PROBLEM DETAILS.
From every row below, pull out the classification lines word for word, leaving the pictures out of your answer.

[Start]

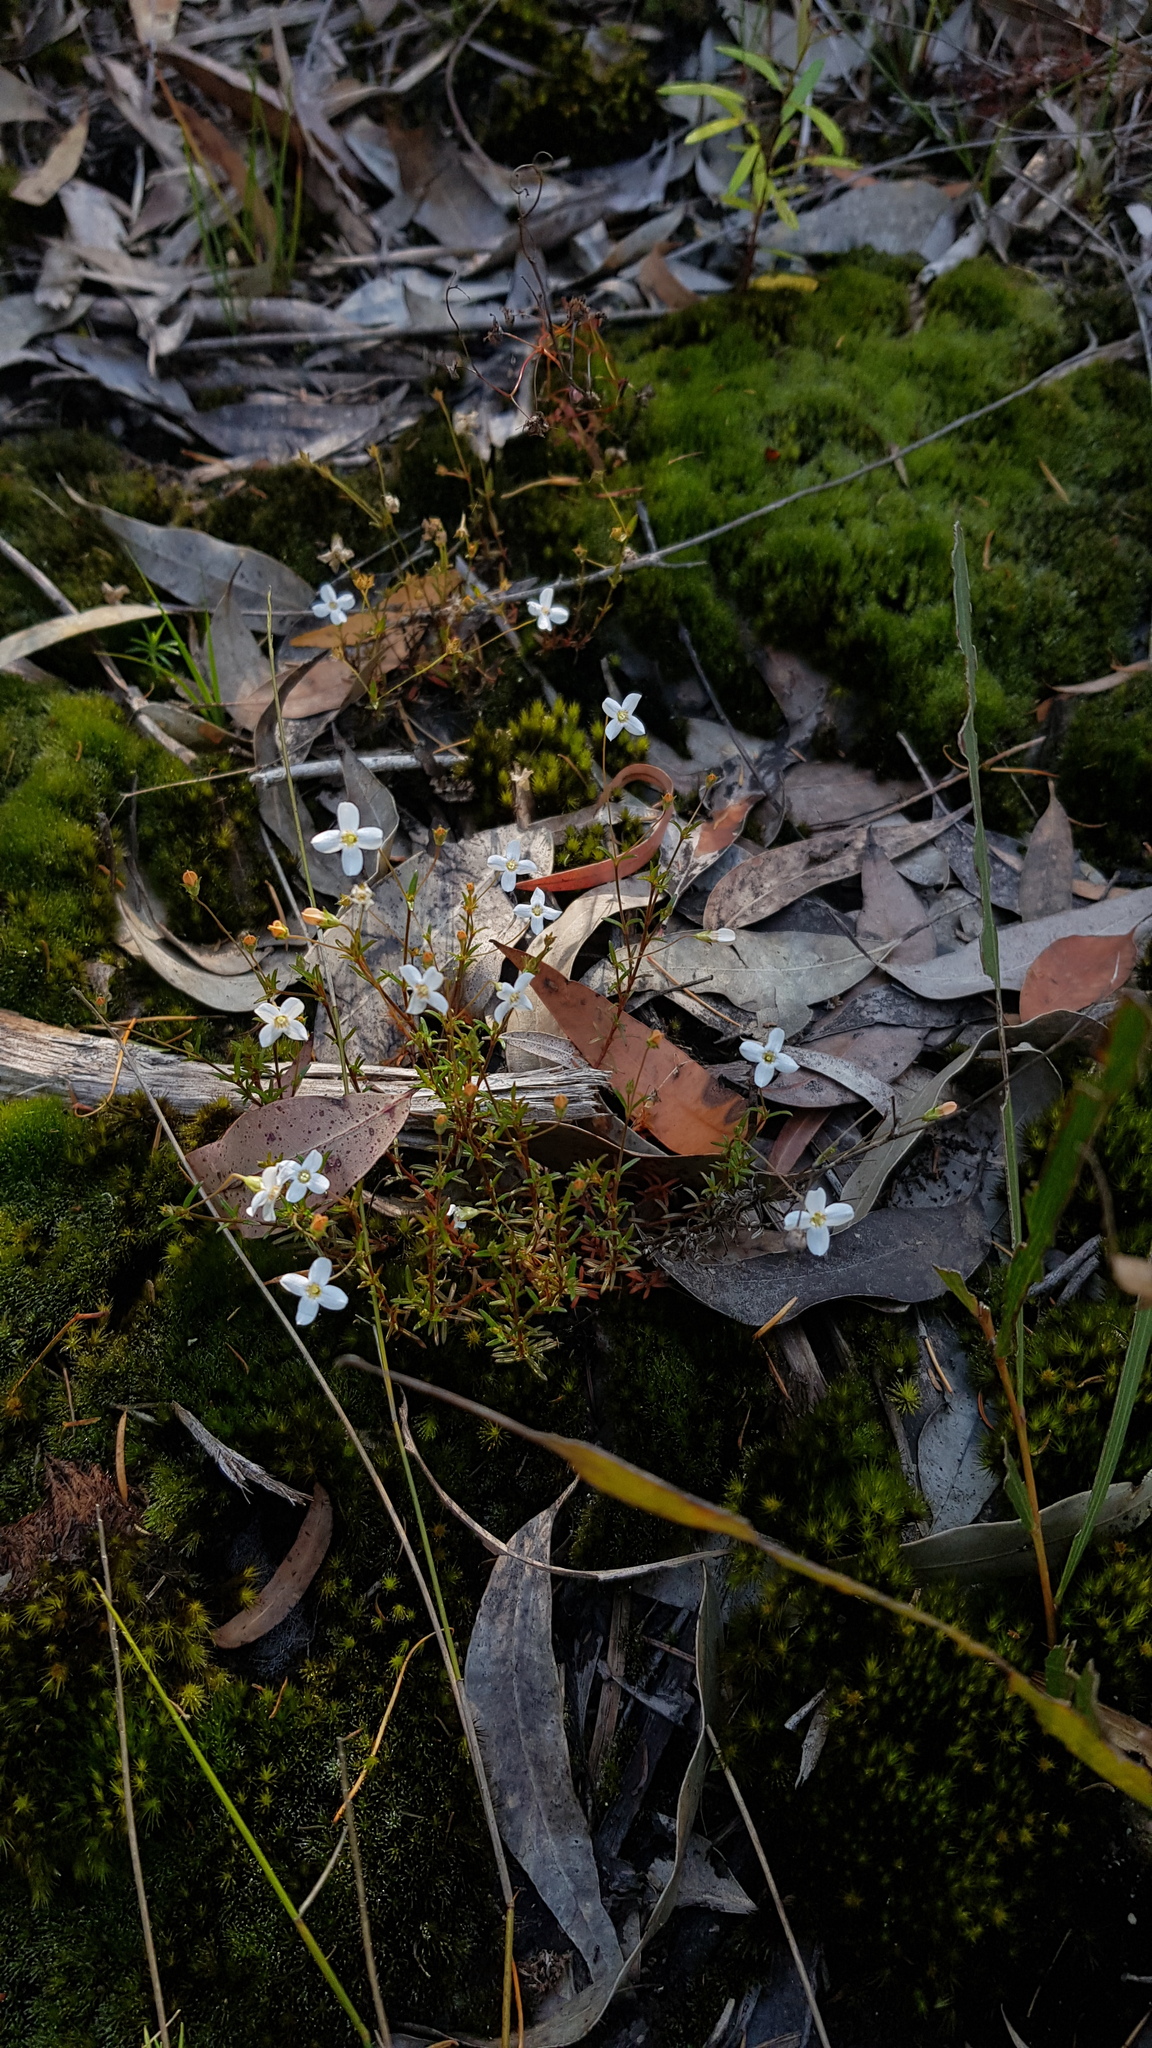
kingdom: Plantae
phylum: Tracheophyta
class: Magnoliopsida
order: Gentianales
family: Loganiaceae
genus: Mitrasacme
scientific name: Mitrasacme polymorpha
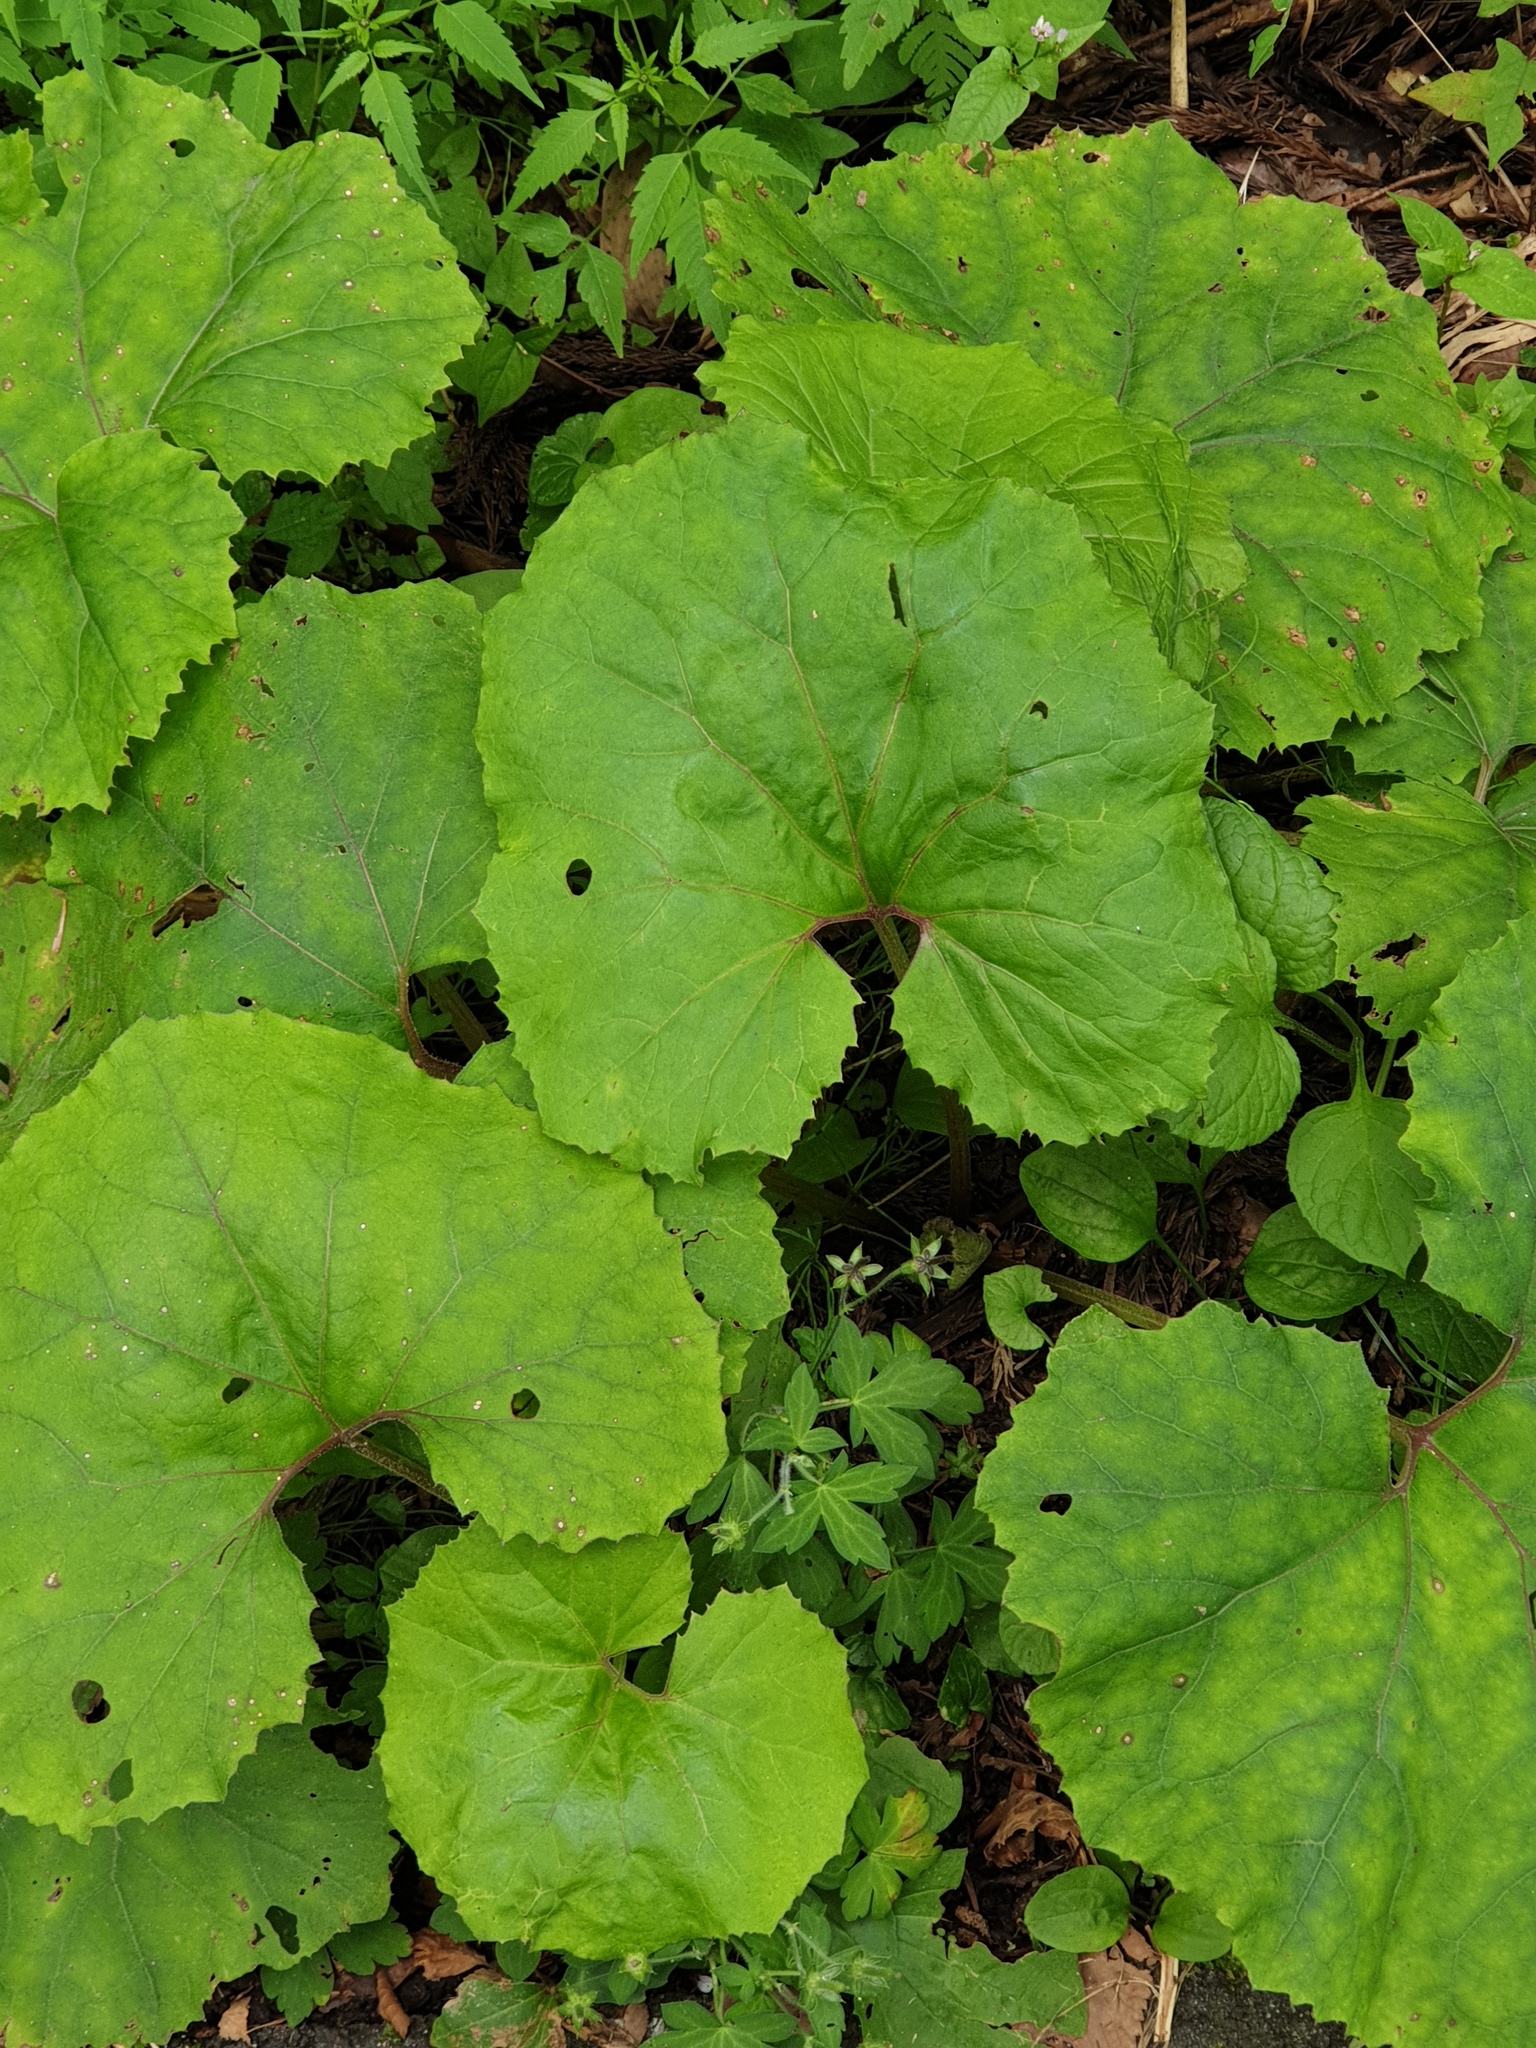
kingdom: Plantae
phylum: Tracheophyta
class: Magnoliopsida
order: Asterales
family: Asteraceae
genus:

[End]

WRITTEN ANSWER.
kingdom: Plantae
phylum: Tracheophyta
class: Magnoliopsida
order: Gentianales
family: Loganiaceae
genus: Mitrasacme
scientific name: Mitrasacme polymorpha
kingdom: Plantae
phylum: Tracheophyta
class: Magnoliopsida
order: Asterales
family: Asteraceae
genus:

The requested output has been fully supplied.